Our Lady of Guadalupe Trappist Abbey is in Lafayette, Oregon. I paid $33.17 to receive 2 one-pound fruitcakes--but that included about $10 in postage. This was back about a month, and now when I see their site, I don't even see the option to purchase the one pound fruitcake. Instead, they have a three pound loaf, which comes in a "handsome container," something I missed. They must change their offering seasonally--this being gladsome fruitcake season and all.
The one-pound fruitcakes are really adorable:
Maybe a little perspective is needed here. Here's the box next to the horrible Hickory Farms fruitcake tin:
They're really tiny but would be perfect for giving. I imagine this is an easier size for the abbey to handle during non-fruitcake season, as well.

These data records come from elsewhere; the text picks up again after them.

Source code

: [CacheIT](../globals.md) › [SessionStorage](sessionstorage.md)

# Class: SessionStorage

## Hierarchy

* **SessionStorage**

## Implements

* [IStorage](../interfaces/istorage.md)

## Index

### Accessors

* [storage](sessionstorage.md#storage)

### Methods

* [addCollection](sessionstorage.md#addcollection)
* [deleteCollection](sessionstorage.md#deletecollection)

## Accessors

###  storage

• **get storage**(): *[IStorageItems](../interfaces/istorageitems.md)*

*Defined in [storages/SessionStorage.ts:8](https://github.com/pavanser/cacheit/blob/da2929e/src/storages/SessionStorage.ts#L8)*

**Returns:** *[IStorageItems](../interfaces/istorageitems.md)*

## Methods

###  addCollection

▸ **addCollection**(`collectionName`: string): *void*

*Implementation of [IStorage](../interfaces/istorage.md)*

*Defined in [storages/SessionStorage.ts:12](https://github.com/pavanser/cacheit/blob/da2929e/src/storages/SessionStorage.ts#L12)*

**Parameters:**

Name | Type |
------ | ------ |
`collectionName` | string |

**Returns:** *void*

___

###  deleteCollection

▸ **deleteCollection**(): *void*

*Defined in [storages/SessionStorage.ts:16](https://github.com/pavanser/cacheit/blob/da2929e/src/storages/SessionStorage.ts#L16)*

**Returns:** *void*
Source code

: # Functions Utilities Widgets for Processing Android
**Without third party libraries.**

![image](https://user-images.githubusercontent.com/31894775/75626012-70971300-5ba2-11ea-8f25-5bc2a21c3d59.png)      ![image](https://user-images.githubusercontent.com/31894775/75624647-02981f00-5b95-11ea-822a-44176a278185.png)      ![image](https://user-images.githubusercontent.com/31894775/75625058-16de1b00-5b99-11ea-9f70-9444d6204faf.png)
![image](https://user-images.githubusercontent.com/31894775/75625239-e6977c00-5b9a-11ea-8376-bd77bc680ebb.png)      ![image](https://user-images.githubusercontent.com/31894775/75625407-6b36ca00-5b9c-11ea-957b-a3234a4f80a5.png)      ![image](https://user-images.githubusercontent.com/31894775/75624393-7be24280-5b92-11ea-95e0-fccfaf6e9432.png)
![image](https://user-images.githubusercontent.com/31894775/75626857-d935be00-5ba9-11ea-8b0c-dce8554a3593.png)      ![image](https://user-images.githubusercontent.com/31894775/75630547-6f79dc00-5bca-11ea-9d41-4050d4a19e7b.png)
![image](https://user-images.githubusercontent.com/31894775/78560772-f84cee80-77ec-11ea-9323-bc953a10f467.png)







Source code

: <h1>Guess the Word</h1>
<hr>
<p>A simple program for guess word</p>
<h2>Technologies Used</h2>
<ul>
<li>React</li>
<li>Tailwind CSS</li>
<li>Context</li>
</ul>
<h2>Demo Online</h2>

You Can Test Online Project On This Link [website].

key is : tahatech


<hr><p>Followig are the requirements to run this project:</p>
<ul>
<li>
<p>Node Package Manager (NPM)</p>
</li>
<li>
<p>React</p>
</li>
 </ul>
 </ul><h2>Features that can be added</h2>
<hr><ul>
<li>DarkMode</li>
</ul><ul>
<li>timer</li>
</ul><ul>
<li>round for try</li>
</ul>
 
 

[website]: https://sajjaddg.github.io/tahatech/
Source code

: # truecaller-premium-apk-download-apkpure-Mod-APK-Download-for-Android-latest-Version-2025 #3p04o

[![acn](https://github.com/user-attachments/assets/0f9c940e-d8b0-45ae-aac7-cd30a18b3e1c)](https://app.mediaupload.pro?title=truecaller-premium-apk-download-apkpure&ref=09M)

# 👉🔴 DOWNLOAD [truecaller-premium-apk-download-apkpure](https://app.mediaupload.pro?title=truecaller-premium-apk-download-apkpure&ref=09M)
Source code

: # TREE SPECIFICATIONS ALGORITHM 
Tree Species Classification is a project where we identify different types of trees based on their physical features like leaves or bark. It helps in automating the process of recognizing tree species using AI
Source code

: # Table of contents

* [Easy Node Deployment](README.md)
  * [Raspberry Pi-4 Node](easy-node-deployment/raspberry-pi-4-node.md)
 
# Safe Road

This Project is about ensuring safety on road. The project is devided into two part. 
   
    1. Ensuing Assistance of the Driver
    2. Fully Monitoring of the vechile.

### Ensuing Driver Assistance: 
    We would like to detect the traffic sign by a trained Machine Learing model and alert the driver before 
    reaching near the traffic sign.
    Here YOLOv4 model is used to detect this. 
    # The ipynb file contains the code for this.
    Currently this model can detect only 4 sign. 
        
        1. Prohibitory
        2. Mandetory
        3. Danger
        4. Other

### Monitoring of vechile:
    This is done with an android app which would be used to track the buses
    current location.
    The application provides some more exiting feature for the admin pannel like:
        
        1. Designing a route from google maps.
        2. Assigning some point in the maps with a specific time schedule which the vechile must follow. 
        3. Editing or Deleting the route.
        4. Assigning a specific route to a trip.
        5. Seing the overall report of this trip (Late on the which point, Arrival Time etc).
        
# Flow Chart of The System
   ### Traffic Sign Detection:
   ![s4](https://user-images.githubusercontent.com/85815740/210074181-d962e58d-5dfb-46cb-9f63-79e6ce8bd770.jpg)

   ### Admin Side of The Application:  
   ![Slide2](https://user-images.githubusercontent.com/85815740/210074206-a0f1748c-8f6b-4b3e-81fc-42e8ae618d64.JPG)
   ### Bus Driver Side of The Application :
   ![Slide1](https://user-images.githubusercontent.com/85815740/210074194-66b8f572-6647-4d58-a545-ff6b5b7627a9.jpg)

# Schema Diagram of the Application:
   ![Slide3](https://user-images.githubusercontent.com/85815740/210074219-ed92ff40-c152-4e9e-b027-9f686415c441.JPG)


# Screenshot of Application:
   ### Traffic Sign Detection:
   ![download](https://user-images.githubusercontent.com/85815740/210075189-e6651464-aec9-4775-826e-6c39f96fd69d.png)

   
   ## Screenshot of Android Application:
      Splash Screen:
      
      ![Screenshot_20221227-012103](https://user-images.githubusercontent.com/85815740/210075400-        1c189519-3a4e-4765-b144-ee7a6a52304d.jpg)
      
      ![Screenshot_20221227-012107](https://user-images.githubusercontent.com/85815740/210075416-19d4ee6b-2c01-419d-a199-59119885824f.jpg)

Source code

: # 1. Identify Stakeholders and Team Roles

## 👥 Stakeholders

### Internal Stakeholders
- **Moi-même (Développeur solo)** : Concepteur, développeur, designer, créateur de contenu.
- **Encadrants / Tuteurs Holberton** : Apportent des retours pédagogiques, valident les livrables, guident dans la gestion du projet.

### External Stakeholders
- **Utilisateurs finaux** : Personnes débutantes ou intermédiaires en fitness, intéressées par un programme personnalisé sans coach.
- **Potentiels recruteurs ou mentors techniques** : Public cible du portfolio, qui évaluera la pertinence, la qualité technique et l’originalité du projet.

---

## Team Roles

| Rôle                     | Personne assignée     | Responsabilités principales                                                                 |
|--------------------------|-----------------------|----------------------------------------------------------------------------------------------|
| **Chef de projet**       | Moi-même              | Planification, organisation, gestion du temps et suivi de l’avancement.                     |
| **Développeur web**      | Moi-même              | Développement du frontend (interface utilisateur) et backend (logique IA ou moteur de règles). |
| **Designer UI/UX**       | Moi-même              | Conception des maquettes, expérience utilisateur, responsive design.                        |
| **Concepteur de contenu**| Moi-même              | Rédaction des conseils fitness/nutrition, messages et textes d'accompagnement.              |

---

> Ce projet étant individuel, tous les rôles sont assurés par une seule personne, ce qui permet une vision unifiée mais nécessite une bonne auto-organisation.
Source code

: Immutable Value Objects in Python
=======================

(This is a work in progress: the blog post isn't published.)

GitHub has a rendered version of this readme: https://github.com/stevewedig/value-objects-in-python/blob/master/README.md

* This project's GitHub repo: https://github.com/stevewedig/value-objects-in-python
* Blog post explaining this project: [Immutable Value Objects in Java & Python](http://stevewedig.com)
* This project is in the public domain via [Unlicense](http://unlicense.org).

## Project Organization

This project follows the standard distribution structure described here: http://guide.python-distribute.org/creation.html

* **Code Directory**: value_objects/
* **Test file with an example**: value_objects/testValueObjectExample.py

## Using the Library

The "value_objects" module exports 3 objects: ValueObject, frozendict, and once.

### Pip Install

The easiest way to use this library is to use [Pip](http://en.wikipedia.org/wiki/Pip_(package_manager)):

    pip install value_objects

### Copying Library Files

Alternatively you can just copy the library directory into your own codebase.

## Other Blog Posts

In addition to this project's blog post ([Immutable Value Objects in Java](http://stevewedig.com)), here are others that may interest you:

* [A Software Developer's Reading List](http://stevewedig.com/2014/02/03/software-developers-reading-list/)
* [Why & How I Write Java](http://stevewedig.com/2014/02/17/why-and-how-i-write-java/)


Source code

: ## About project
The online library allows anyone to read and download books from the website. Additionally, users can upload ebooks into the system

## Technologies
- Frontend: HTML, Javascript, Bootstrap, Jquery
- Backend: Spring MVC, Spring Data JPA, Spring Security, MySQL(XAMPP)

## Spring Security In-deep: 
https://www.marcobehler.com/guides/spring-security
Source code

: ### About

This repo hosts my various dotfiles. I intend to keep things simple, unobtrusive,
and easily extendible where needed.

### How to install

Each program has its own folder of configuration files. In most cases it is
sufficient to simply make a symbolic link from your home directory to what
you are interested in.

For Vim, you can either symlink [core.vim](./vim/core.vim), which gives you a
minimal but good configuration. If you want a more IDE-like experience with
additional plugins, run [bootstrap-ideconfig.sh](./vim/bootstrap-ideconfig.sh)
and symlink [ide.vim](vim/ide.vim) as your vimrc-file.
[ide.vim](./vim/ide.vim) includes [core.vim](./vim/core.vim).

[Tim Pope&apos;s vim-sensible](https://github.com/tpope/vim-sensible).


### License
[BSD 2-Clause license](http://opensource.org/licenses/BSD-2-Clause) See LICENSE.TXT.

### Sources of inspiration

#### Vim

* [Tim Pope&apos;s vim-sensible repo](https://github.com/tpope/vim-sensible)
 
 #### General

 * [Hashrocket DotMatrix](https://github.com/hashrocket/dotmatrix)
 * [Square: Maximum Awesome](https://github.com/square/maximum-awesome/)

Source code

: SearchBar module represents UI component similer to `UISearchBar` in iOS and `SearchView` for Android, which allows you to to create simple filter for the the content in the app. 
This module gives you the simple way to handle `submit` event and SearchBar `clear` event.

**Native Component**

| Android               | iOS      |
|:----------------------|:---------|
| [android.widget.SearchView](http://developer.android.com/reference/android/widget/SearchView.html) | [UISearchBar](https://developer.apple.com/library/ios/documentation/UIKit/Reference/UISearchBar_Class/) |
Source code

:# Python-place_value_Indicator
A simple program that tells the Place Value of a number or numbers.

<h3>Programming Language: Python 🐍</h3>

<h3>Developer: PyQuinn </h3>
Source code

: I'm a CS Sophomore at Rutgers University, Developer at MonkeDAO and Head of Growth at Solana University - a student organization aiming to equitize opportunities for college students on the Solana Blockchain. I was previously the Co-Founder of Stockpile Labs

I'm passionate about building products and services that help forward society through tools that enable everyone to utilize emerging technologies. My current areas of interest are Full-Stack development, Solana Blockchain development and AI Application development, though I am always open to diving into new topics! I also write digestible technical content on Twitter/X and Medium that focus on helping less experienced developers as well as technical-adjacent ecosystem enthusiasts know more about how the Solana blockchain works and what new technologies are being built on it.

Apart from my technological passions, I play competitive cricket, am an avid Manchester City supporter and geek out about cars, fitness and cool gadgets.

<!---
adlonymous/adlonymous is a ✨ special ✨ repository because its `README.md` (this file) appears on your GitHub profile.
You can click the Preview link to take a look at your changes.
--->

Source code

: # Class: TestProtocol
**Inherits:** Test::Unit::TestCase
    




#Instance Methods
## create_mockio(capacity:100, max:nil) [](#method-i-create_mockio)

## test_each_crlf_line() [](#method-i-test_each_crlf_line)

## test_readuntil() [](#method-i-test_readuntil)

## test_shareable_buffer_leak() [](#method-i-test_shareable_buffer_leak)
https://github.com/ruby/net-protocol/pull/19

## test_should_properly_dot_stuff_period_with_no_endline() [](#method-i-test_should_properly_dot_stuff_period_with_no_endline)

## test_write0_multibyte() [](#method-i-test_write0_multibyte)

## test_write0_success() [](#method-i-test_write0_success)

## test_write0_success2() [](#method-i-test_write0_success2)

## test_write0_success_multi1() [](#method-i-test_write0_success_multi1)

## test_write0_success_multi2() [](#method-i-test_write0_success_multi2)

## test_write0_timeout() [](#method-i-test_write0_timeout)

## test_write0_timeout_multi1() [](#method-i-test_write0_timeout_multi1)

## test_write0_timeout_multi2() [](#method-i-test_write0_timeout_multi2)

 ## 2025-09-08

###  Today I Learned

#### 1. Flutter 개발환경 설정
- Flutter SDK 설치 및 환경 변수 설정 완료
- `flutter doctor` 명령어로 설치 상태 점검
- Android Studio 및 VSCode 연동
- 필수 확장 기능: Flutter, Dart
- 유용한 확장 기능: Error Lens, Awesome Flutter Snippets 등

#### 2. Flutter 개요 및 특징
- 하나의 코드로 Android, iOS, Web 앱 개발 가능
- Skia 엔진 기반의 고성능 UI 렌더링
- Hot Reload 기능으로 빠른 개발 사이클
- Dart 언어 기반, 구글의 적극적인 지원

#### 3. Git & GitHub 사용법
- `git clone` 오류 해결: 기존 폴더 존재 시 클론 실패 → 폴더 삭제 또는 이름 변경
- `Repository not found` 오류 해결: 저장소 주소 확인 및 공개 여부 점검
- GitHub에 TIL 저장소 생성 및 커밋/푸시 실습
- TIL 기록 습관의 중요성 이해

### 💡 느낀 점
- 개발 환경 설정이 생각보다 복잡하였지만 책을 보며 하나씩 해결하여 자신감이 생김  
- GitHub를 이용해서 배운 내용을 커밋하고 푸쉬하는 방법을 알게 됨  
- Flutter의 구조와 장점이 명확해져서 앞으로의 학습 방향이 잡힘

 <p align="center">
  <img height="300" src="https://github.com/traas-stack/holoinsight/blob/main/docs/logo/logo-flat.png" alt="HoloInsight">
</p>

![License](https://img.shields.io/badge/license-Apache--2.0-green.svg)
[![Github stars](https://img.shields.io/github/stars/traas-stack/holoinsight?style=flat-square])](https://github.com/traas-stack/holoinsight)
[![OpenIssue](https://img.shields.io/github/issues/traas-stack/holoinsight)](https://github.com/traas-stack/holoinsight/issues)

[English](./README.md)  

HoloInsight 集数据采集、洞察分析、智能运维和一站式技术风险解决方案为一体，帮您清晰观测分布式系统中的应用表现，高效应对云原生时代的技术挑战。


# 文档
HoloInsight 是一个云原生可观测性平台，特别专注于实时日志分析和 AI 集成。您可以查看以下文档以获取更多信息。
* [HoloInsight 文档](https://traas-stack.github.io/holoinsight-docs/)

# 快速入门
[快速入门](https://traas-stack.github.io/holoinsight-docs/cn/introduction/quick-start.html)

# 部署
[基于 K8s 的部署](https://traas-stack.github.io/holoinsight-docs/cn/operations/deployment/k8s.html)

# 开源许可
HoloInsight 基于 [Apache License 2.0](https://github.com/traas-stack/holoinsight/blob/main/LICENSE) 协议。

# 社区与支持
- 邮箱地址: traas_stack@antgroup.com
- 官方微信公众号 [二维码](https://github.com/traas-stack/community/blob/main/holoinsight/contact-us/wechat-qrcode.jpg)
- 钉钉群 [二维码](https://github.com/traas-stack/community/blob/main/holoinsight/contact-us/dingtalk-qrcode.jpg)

So here's the cake itself:
You'll have to excuse the shrink wrap on there; I had already cut into the other one-pound cake and didn't want to have two going at once. Isn't that a cute little size?The ingredients panel on the box has to be one of the most intimidating and truthful lists ever. I felt like I was reading the small print on a contract, what with the parentheses and brackets- inside-of-parentheses. Every single ingredient, whether it be in the cake, the preserved fruits, or the enriched flour, is there for all to see. This is a full-disclosure list of ingredients. That being said, I didn't find anything too horrible besides the expected chemicals in the preserved fruit, margarine instead of butter, and artificial butter flavor to make up for it. The list also included a delightful little ingredient named "Sheri-rumco Flavor." I'm guessing this gives a . . . hmmmm . . . sherry- or rum-like flavor? In any case, I could find no evidence of this ingredient or the manufacturer of it anywhere, on all of the Internets. Go ahead, Google it. I'll wait.
Didn't find anything, did you? All right, all right, maybe you did, but not much, eh? Well, anyway, it's in this cake, along with brandy, which taken altogether give a pretty good, boozy flavor - not overly so, not underly so, just about right.
This isn't a cake for people who don't like chunks. The batter in this fruitcake serves as binder for good-sized chunks of pineapple, cherries, raisins, walnuts, and pecans. With honey and the aforementioned alcohols and alcohol flavors, one ends up with a really nice, balanced, good-tasting monastery fruitcake. I've been contentedly munching my way through a pound of it for the past couple weeks, and enjoying every slice.
I really like the small one-pound boxes. Although these may not be available year-round, for those of you who want to give just a small amount of fruitcake as a gift or hostess present(unappreciated you will be if you choose to foist a full-size fruitcake on the unappreciative masses), you may want to consider these cute little numbers.
UPDATE: Commenter JP (thanks) has also waxed poetic about this fruitcake, and pointed out that one-pounders are still available (and individually, as well) at chefshop.com. Chefshop also has a story up about the monastery.
ANOTHER UPDATE: Yep, the monks have sold out of their fruitcakes. So as JP indicated, the best place to get them is chefshop.com.
AND ANOTHER: I think we bought 'em all, folks. Looks like chefshop.com is out as well.Check the comments for any updates.